Cocaethylene


Cocaethylene is the ethyl ester of benzoylecgonine. It is structurally similar to cocaine, which is the methyl ester of benzoylecgonine. Cocaethylene is formed by the liver in small amounts when cocaine and ethanol coexist in the blood. Cocaethylene was first synthesized in 1885; its side effects were identified in 1989.

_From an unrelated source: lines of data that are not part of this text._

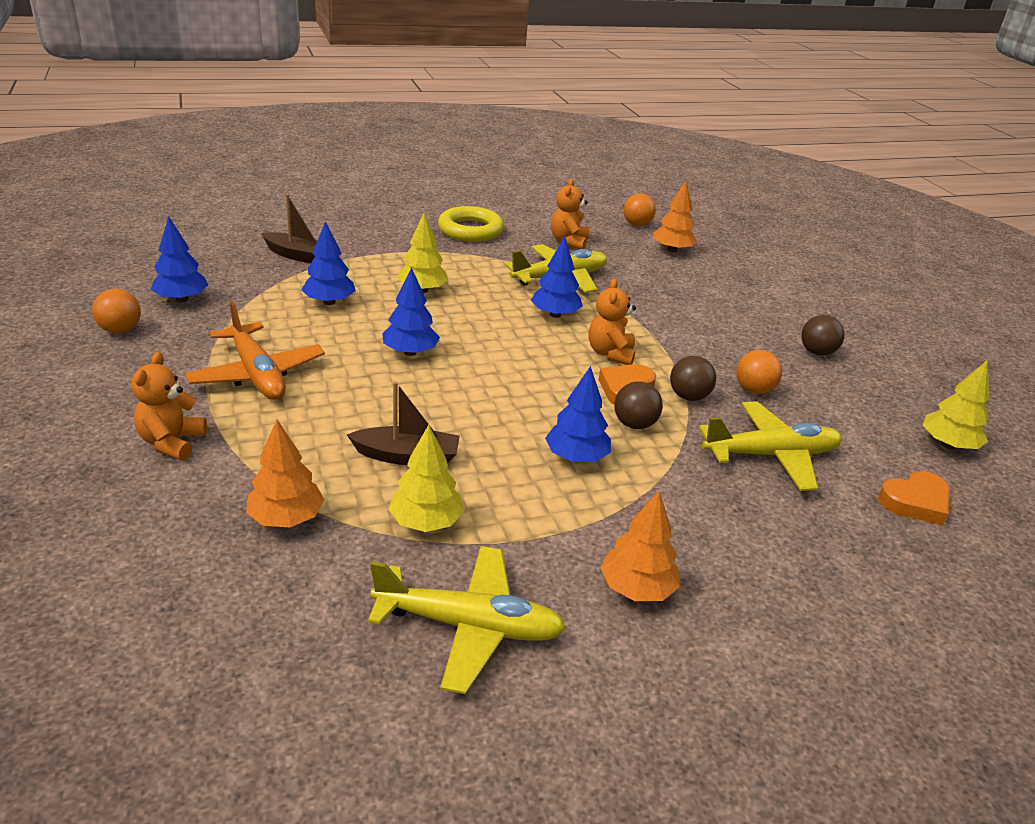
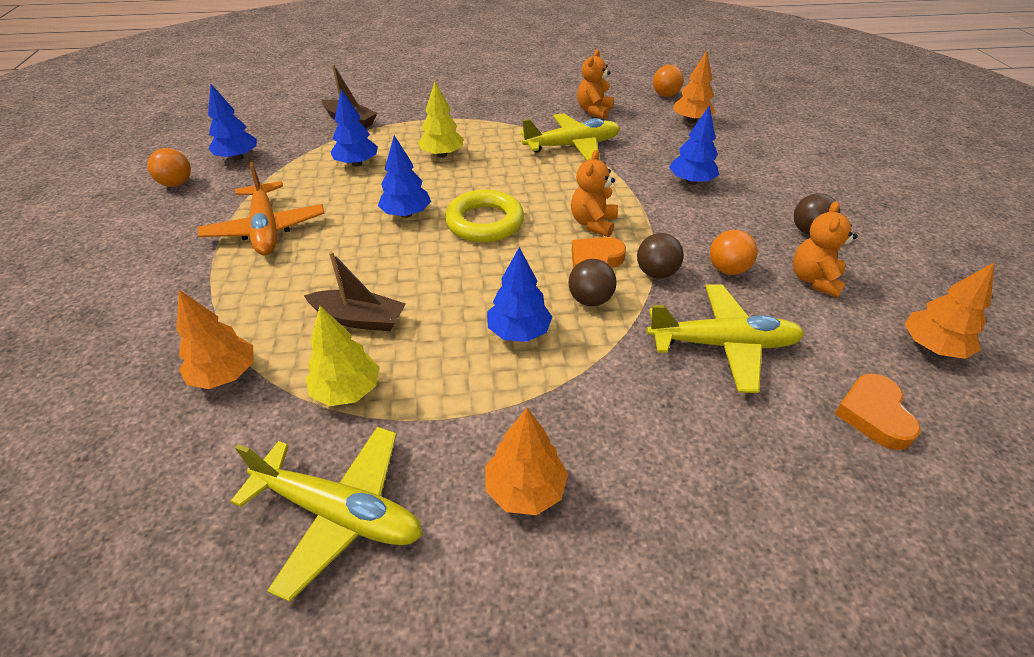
camera: 15 degrees right, 10 degrees up
orange teddy bear [132,352,207,461] -> orange teddy bear moved to [793,201,858,298]
yellow ring [438,206,504,242] -> yellow ring moved to [445,189,524,243]
blue tree [531,236,583,318] -> blue tree moved to [669,105,719,185]
orange heart [878,471,950,525] -> orange heart turned 105 degrees clockwise [834,373,921,450]
yellow tree [923,361,990,449] -> orange tree [905,262,995,359]

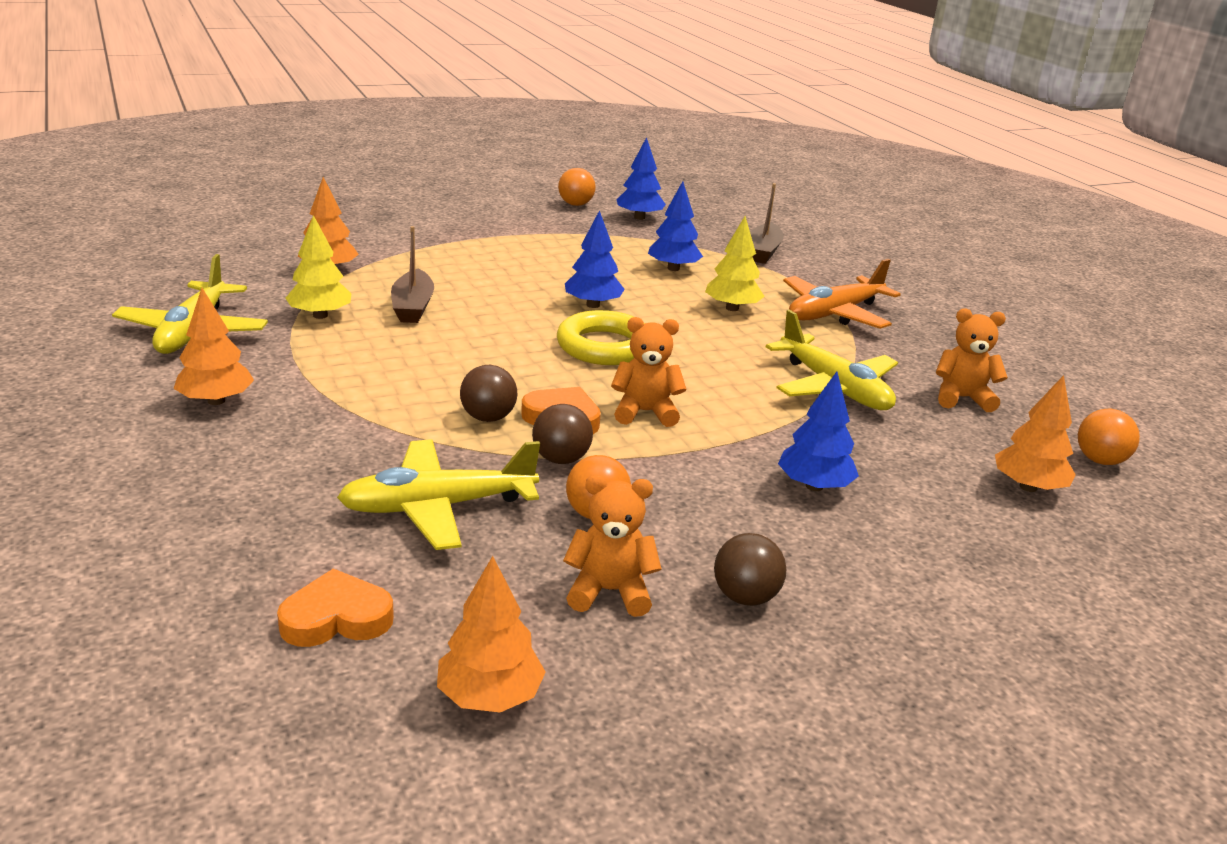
camera: 70 degrees right, 15 degrees down
orange plane [198,162,325,255] -> orange plane moved to [783,259,901,329]
blue tree [487,247,552,342] -> none
yellow plane [647,284,805,393] -> yellow plane turned 90 degrees clockwise [337,439,540,550]

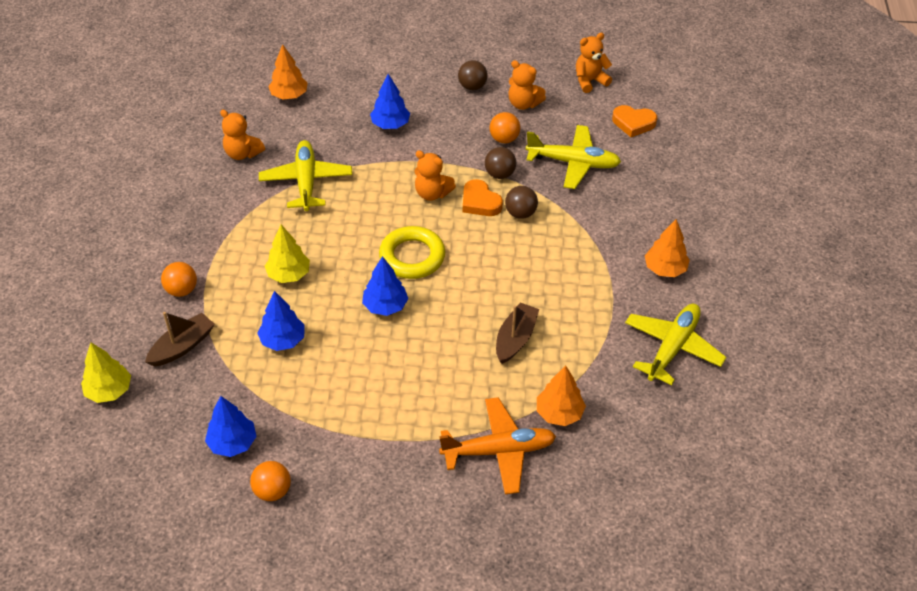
camera: 150 degrees left, 20 degrees up
yellow tree [285,215,351,319] -> yellow tree moved to [81,343,131,403]
orange tree [437,556,546,712] -> orange teddy bear [576,33,612,93]
orange plane [783,259,901,329] -> orange plane moved to [439,397,556,494]
orange ball [1078,409,1140,465] -> orange ball moved to [161,262,197,297]

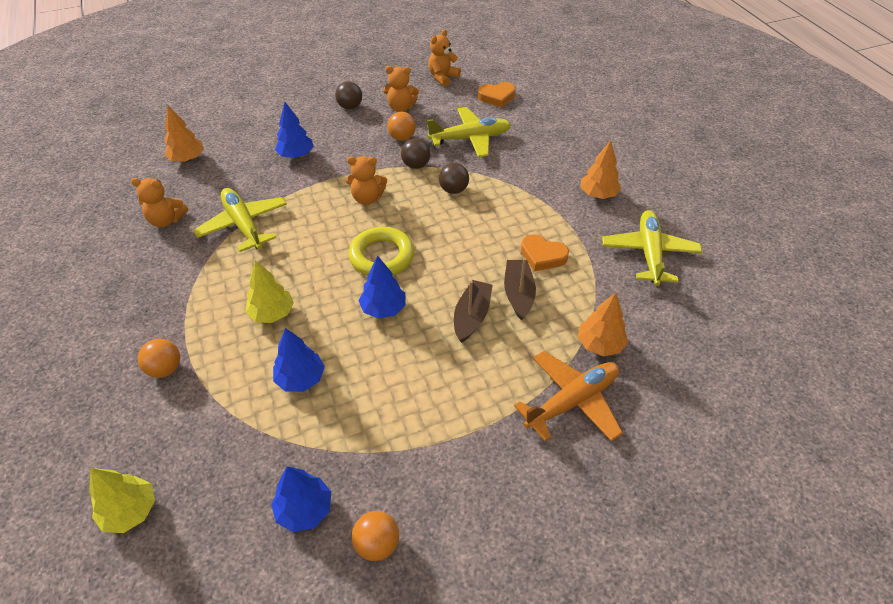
camera: 25 degrees left, 0 degrees up
brown boat [145,312,215,367] -> brown boat moved to [454,280,492,343]
orange heart [463,179,503,216] -> orange heart moved to [521,234,569,271]

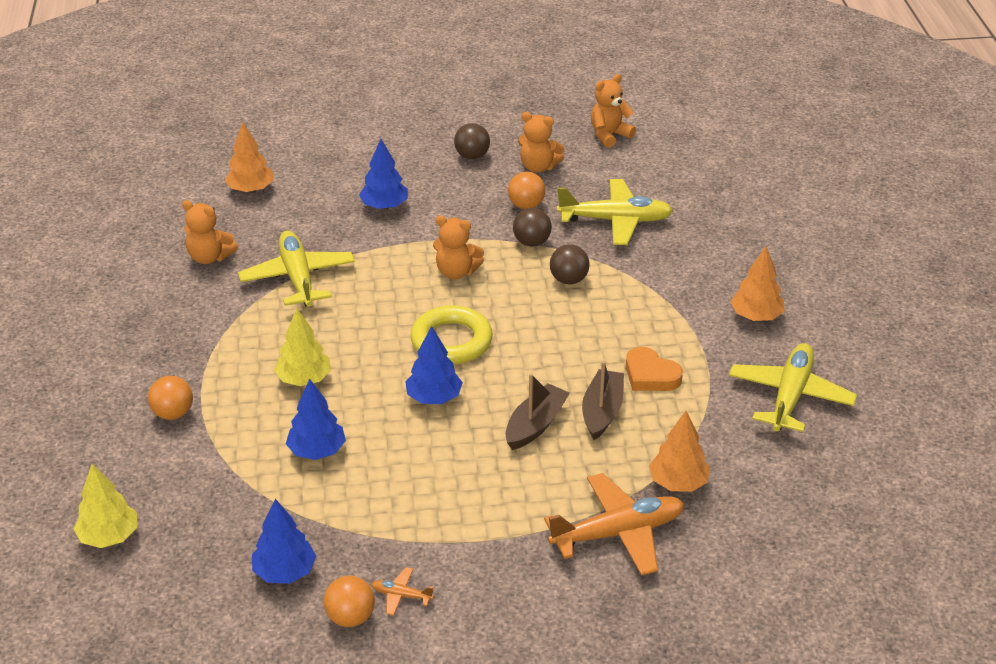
camera: 15 degrees right, 10 degrees down
orange heart [478,82,516,107] -> none
none -> orange plane [371,567,434,616]

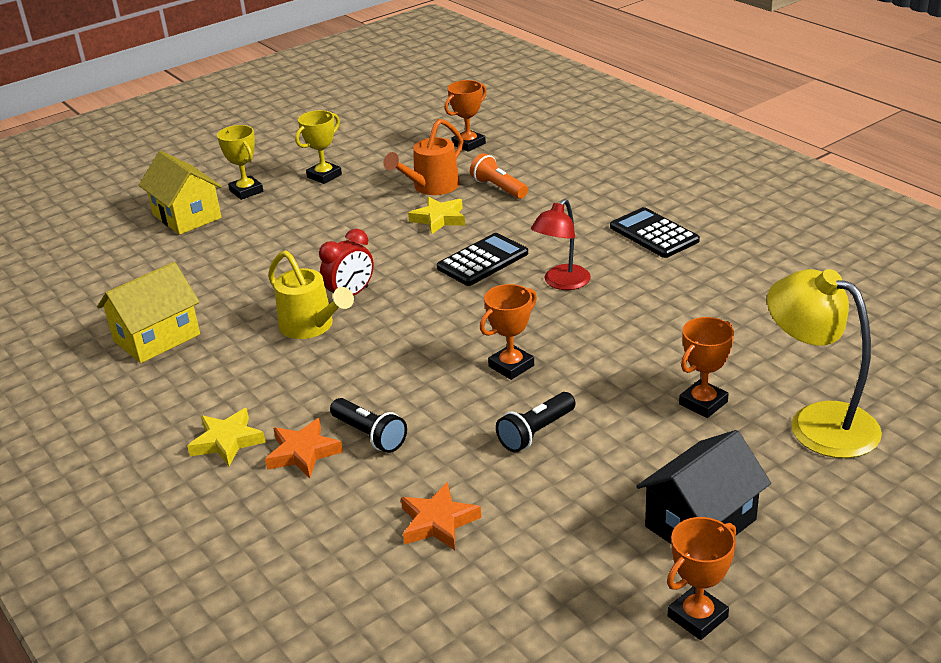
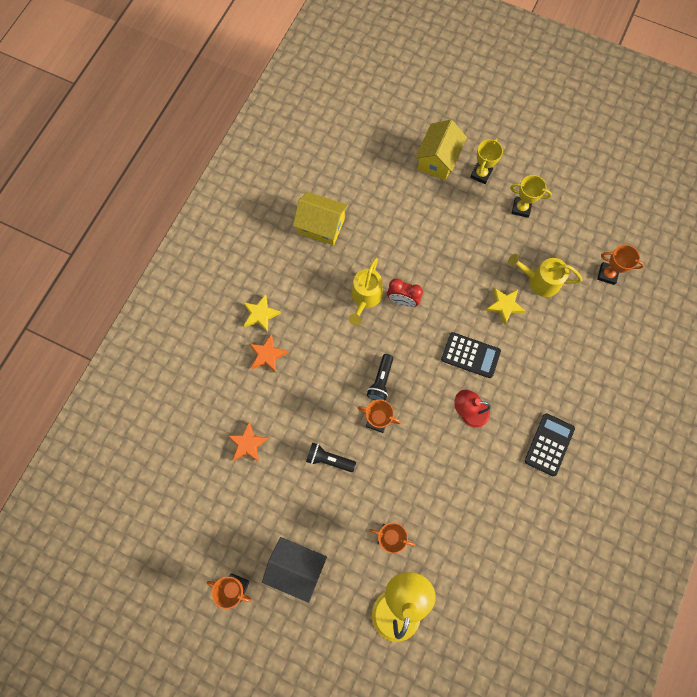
camera: 60 degrees right, 40 degrees up
black flashlight [330,398,407,453] -> black flashlight moved to [367,354,393,401]
orange watering can [383,119,463,195] -> yellow watering can [508,254,582,297]
orange flashlight [470,153,528,199] -> none

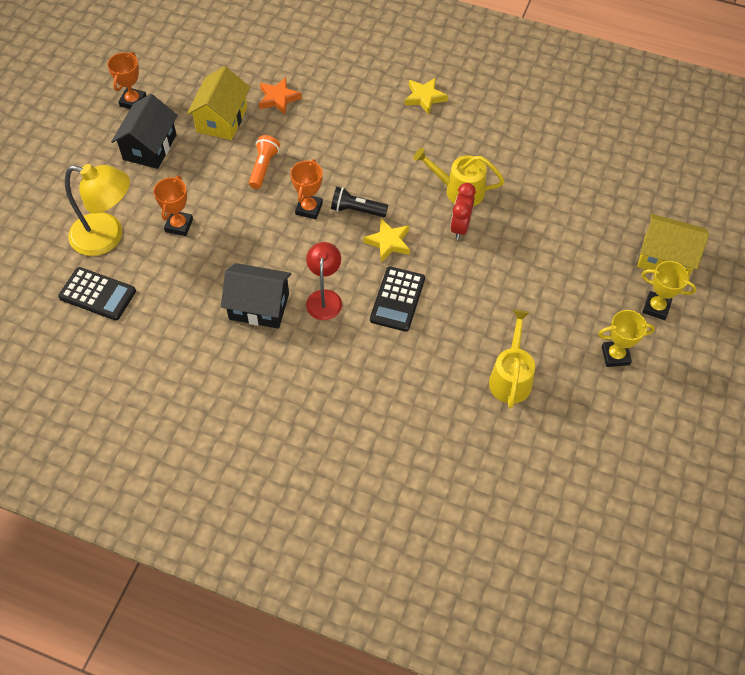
camera: 85 degrees right, 15 degrees down
orange star [249,334,288,373] -> none
yellow house [293,192,348,246] -> yellow house moved to [187,66,250,140]
black flashlight [306,442,356,472] -> orange flashlight [249,135,280,189]
yellow star [485,288,525,325] -> yellow star moved to [364,219,410,262]
yellow trophy [510,175,552,218] -> yellow trophy turned 75 degrees clockwise [598,310,655,367]
black calculator [525,413,575,476] -> black calculator moved to [58,267,136,320]
orange trophy [597,244,644,285] -> none
none -> black house [221,263,291,329]

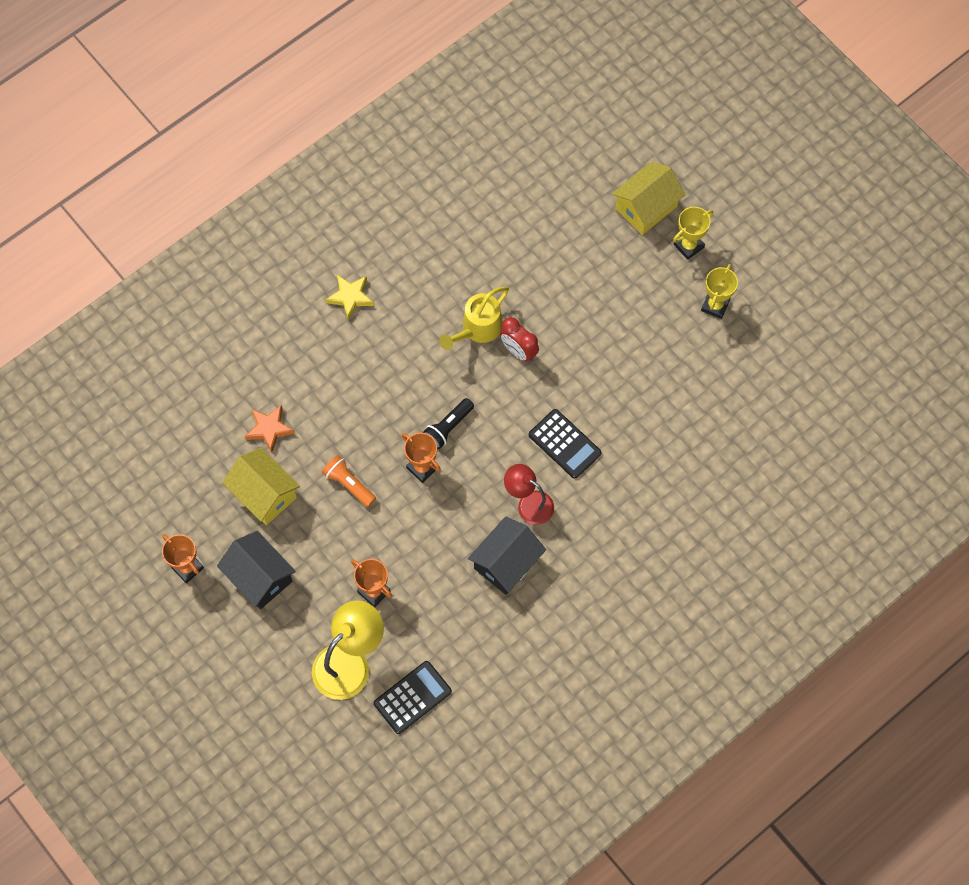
camera: 60 degrees left, 10 degrees up
yellow star [364,219,410,262] -> none
yellow watering can [489,310,535,409] -> none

Metabolic production from cocaine

Cocaethylene is the byproduct of concurrent consumption of alcohol and cocaine as they are metabolized by the liver. Normally, the hepatic enzyme carboxylesterase catalyzes the hydrolysis of cocaine in the liver, producing two primarily biologically inactive metabolites—benzoylecgonine and ecgonine methyl ester. If ethanol is also present in the liver, a portion of the cocaine undergoes transesterification with ethanol rather than hydrolysis with water, producing cocaethylene.

Physiological effects

Cocaethylene increases the levels of serotonergic, noradrenergic, and dopaminergic neurotransmission in the brain and has a higher affinity for the dopamine transporter than cocaine, but has a lower affinity for the serotonin and norepinephrine transporters. These pharmacological properties make cocaethylene a serotonin-norepinephrine-dopamine reuptake inhibitor.
Although it cannot be bought, cocaethylene is largely considered recreational in and of itself, with stimulant, euphoriant, anorectic, sympathomimetic, and local anesthetic properties with a longer duration of action than cocaine. A 2000 study by Hart et al. on the effects of intravenous cocaethylene in humans found that "cocaethylene has pharmacological properties in common with cocaine, but is less potent," consistent with prior research.

Risks

While cocaethylene is more dangerous when administered alone, research suggests that the increase in risk from combining cocaine and ethanol is "thought to be due to alcohol decreasing the metabolism of cocaine and, therefore, increasing cocaine concentrations with only a minimal contribution to an increased risk from the formation of cocaethylene".

Use in research about combined use of cocaine and alcohol

Some studies suggest that consuming alcohol in combination with cocaine may be more cardiotoxic than cocaine and "also carries an 18 to 25 fold increase over cocaine alone in risk of immediate death".
Cocaethylene has been used as a biomarker for simultaneous alcohol and cocaine consumption. A 2021 study used this technique to show that people who consume alcohol and cocaine together have a higher risk of liver fibrosis.